Castres notes that a long-term investment horizon also helps with the latter.
She observes: “French institutional investors and retirement regimes like FRR, ERAFP and Ircantec have largely adopted environmental, social and governance policies, including climate change impact and renewable energy investments. Nevertheless, a longer maturity would also help enhance these policies in new territories that match longer maturities, like impact funds, natural capital, biodiversity and recovery investments.”
FRR’s obligation to make payments to CADES for the foreseeable future looks like it will mean a continuation of the current strategic asset allocation and its short-term constraints. These could even be intensified should CADES’ huge debt burden mean that contributions are raised.
But it is not just the inability to forge ahead with longer-term and less restricted, higher risk/return focused investment policy that is a potential headache.
Much work has been carried out over the past two years to adapt FRR’s strategic asset allocation to a five-year shrinking liability horizon under highly uncertain market conditions. How much of this work can be salvaged is not clear, but a fresh modification will now presumably be at the top of FRR’s to-do list.

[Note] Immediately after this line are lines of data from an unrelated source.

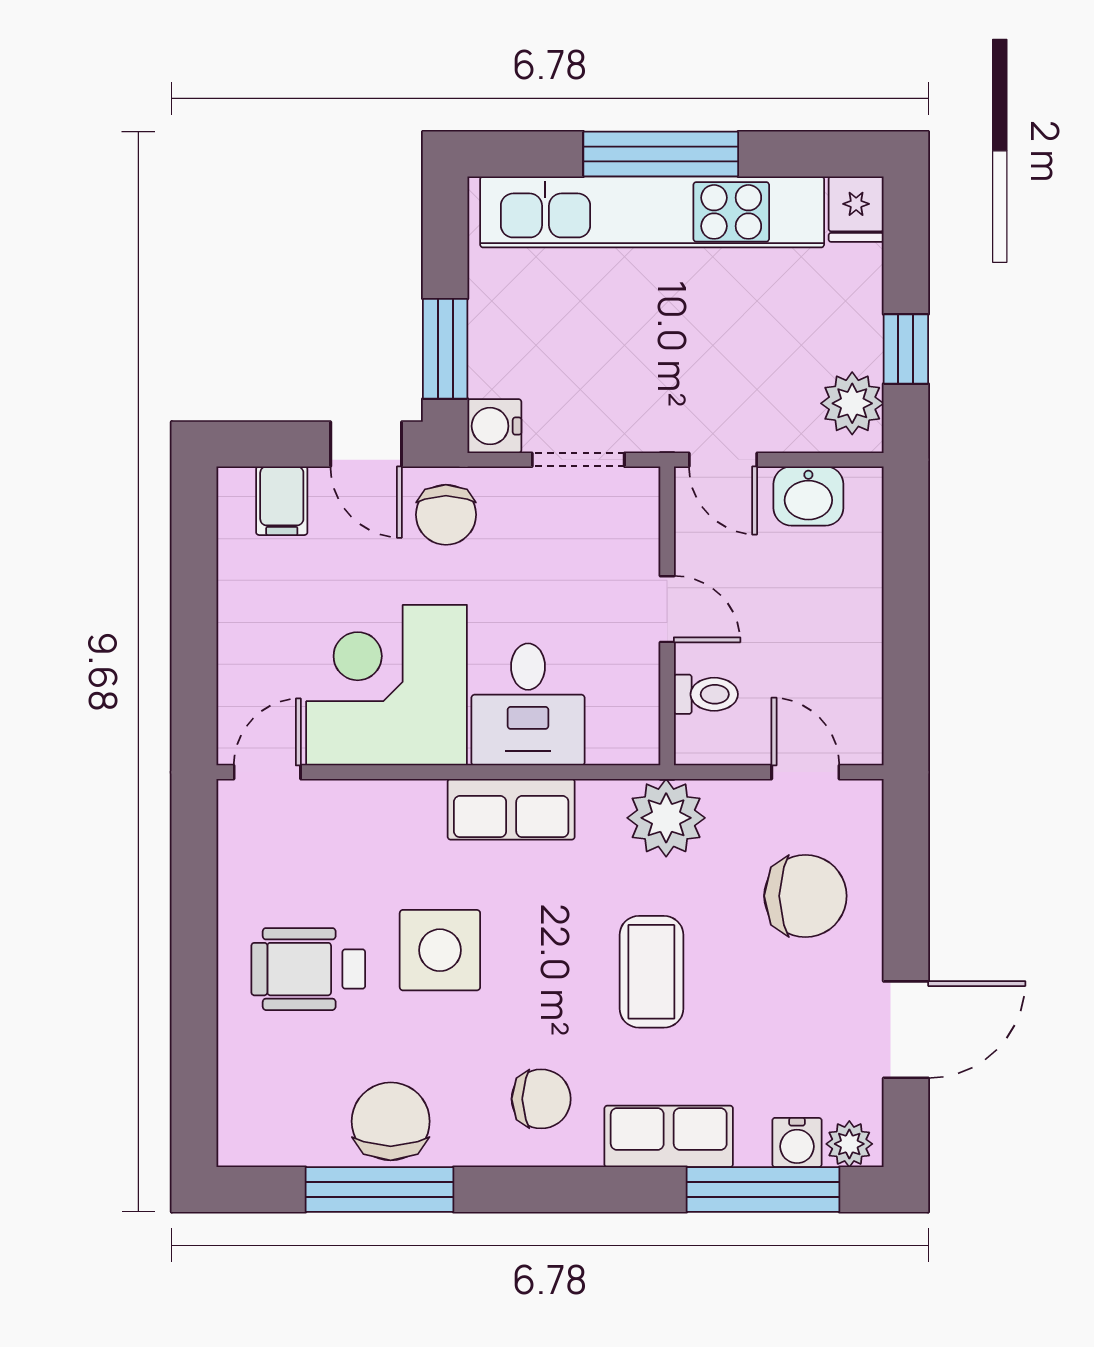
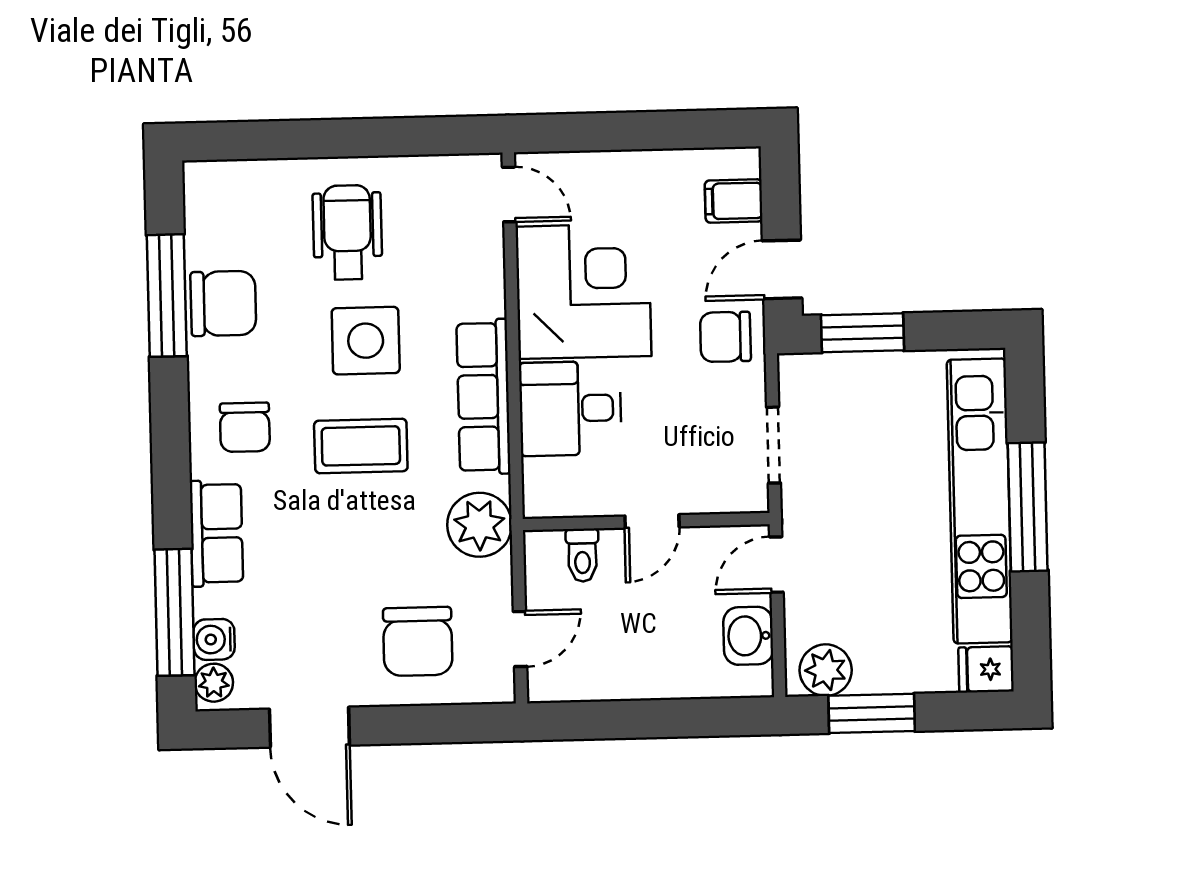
window: (906, 349) -> (872, 713), width x1.50
water cooler: (494, 426) -> (800, 375), removed
row of seats: (511, 809) -> (483, 397), width x1.48
coffee table: (651, 972) -> (361, 446), moved

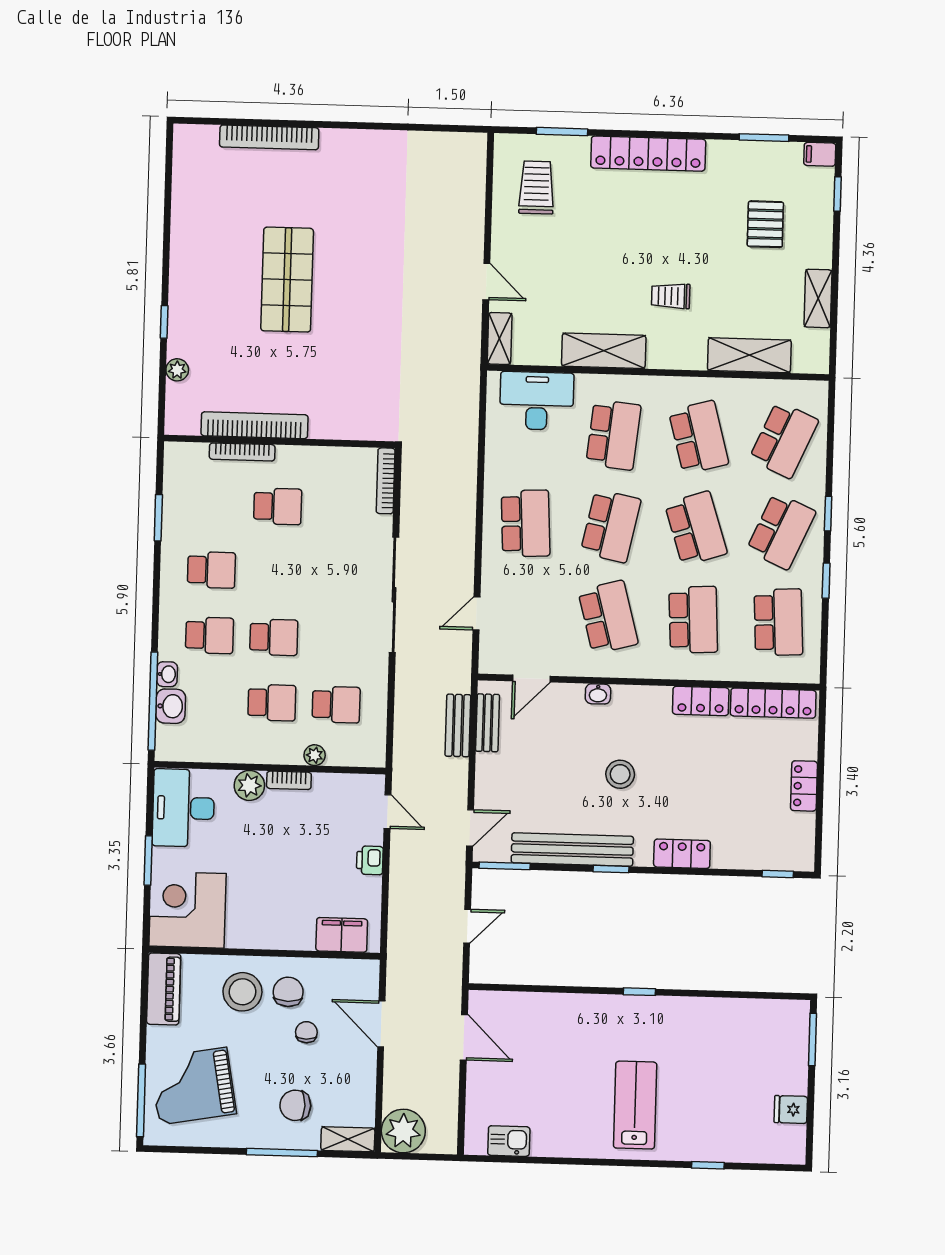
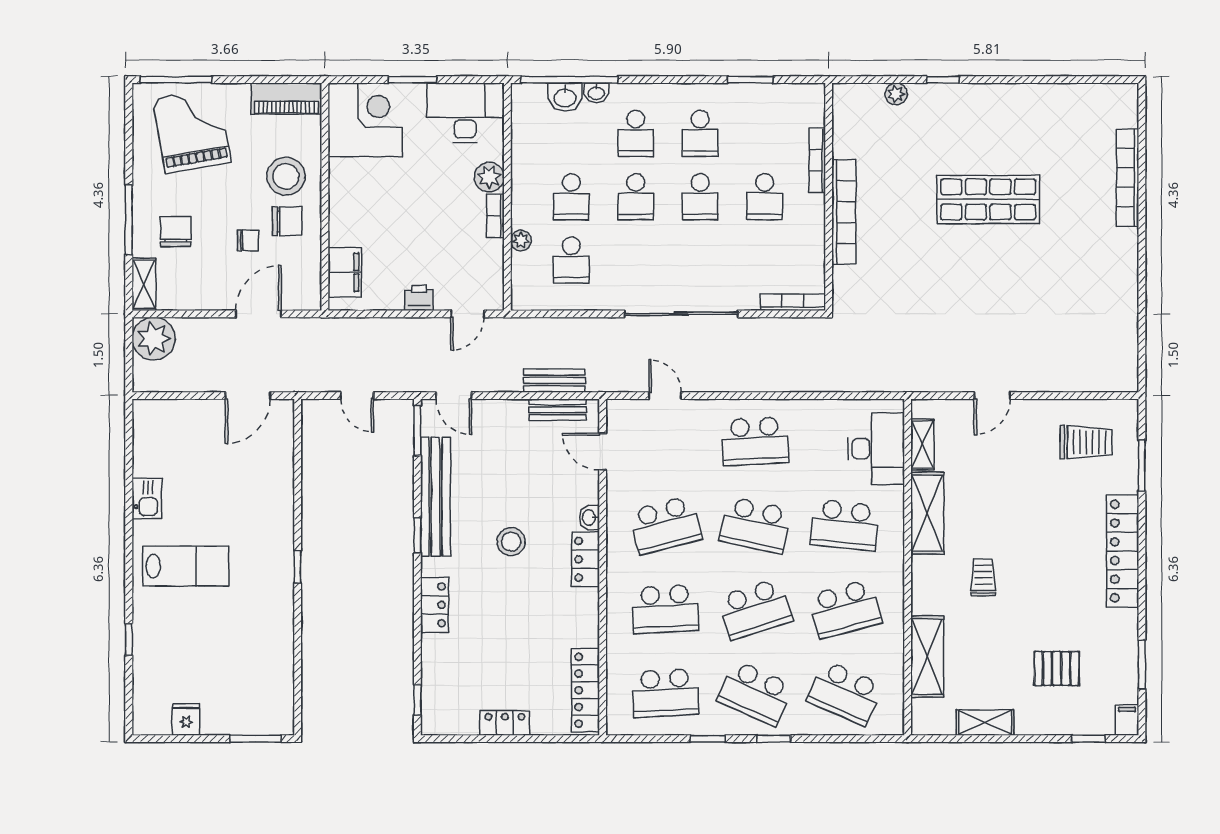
shelving: (500, 338) -> (922, 444), moved, turned 90
bookcase: (254, 425) -> (844, 212), moved
school desk: (276, 572) -> (700, 197), added
locker: (701, 701) -> (586, 559), moved
kitchen sink: (509, 1141) -> (147, 499), moved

But one thing seems certain: FRR will deal with its changed circumstances with the speed and efficiency required.
In his 2017 interview with IPE, Rousseau paid tribute to his colleagues’ ability to accomplish the change in direction required when the CADES payments were imposed, recalling that in spite of the “big trauma for the institution” of introducing a fully-fledged liability-driven investment approach, “The team reacted very gallantly, putting together a new model very quickly.”